A wedding photo. Image courtesy of www.brides.com

A wedding photo. Image courtesy of http://www.brides.com

However, the tragedy behind this pressure for children/grandchildren is that African women get blamed for there not being the existence of offspring. Africans do not believe that a man can be infertile even if medical tests prove so. There’s this often stupid belief that African men are fertile, studs in bed. If there are no children, then it definitely has to be the woman. She has to be blamed. She has to be punished for it. She deserves to be added another wife who will bear children.

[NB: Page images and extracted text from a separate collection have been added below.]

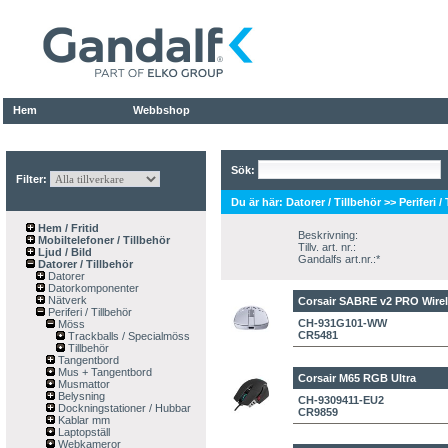
Hem
Webbshop
Sök:
Filter:
Du är här:
Datorer / Tillbehör
>>
Periferi /
Hem / Fritid
Beskrivning:
Mobiltelefoner / Tillbehör
Tillv. art. nr.:
Ljud / Bild
Gandalfs art.nr.:*
Datorer / Tillbehör
Datorer
Datorkomponenter
Nätverk
Corsair SABRE v2 PRO Wirel
Periferi / Tillbehör
CH-931G101-WW
Möss
CR5481
Trackballs / Specialmöss
Tillbehör
Tangentbord
Mus + Tangentbord
Corsair M65 RGB Ultra
Musmattor
Belysning
CH-9309411-EU2
Dockningstationer / Hubbar
CR9859
Kablar mm
Laptopställ
Webkameror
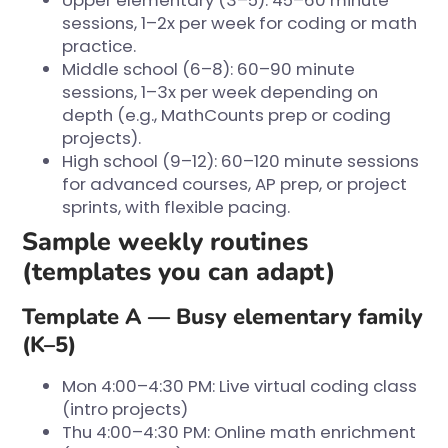
Upper elementary (3–5): 45–60 minute
sessions, 1–2x per week for coding or math
practice.
Middle school (6–8): 60–90 minute
sessions, 1–3x per week depending on
depth (e.g., MathCounts prep or coding
projects).
High school (9–12): 60–120 minute sessions
for advanced courses, AP prep, or project
sprints, with flexible pacing.
Sample weekly routines
(templates you can adapt)
Template A — Busy elementary family
(K–5)
Mon 4:00–4:30 PM: Live virtual coding class
(intro projects)
Thu 4:00–4:30 PM: Online math enrichment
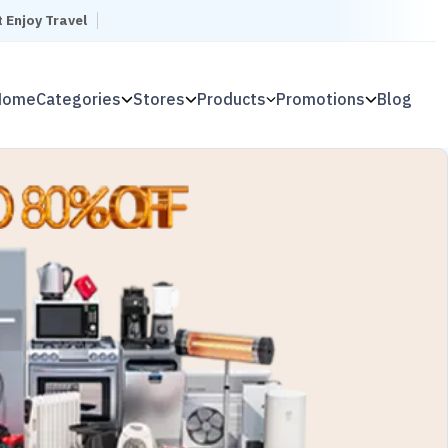
t Enjoy Travel
Home
Categories
Stores
Products
Promotions
Blog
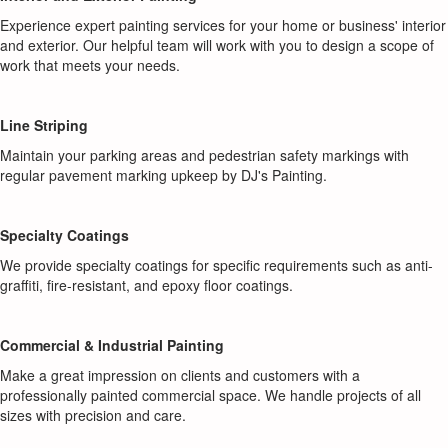
Experience expert painting services for your home or business' interior
and exterior. Our helpful team will work with you to design a scope of
work that meets your needs.
Line Striping
Maintain your parking areas and pedestrian safety markings with
regular pavement marking upkeep by DJ's Painting.
Specialty Coatings
We provide specialty coatings for specific requirements such as anti-
graffiti, fire-resistant, and epoxy floor coatings.
Commercial & Industrial Painting
Make a great impression on clients and customers with a
professionally painted commercial space. We handle projects of all
sizes with precision and care.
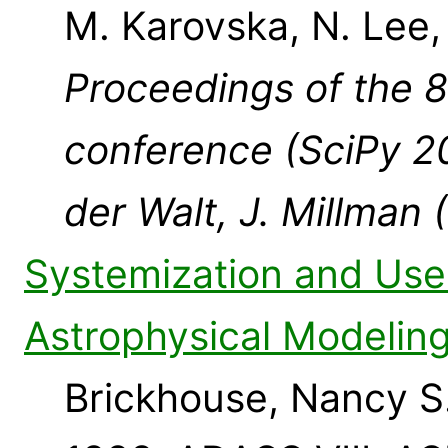
M. Karovska, N. Lee
Proceedings of the 8
conference (SciPy 20
der Walt, J. Millman 
Systemization and Use 
Astrophysical Modelin
Brickhouse, Nancy S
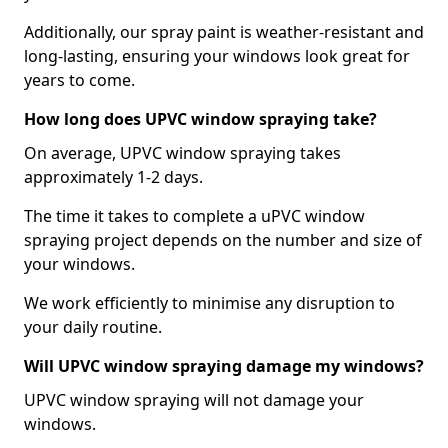
Additionally, our spray paint is weather-resistant and
long-lasting, ensuring your windows look great for
years to come.
How long does UPVC window spraying take?
On average, UPVC window spraying takes
approximately 1-2 days.
The time it takes to complete a uPVC window
spraying project depends on the number and size of
your windows.
We work efficiently to minimise any disruption to
your daily routine.
Will UPVC window spraying damage my windows?
UPVC window spraying will not damage your
windows.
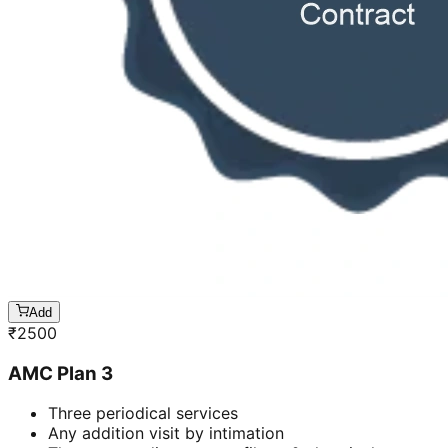
Add
₹
2500
AMC Plan 3
Three periodical services
Any addition visit by intimation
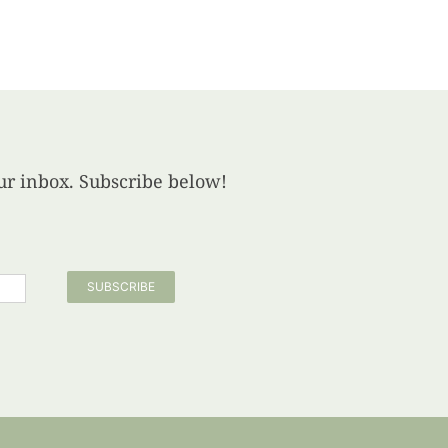
your inbox. Subscribe below!
SUBSCRIBE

It is a backward belief. A chauvinistic kind of thinking that makes many African men shy away from infertility treatment. They just don’t want to face and admit the fact that the problem can be both ways and that there is nothing wrong with that. Treatment of either party addressing the underlying issue can solve this. They instead choose to ride on the wave of a false belief of an African man being powerful enough sexually to produce children.

So you can already tell how much mental torture an African woman goes through if she does not get children within an expected period in marriage. The husband may even justify the domestic violence with the fact that “Mwanamke amekataa kunizalia” (A woman has refused to bear me children). As if a normal functioning woman with motherly instincts may just make an intentional decision to irk her husband by not getting any children.

As a modern woman who has become exposed to other societal views, I think that the decision to have children by a couple should be theirs alone. I also urge African men to open their minds to the world of medicine. Infertility can be both ways. There is no shame in it. There is medical help for it. Bearing children is not only a woman’s thing. When two people come together with the intention of conceiving, it is a joint decision. The child will bear both of their DNAs.

How ironic that African children are considered to belong to the father yet when it comes to matters conceiving and family planning, it is the woman who is often blamed or tasked with that? Food for thought, per se.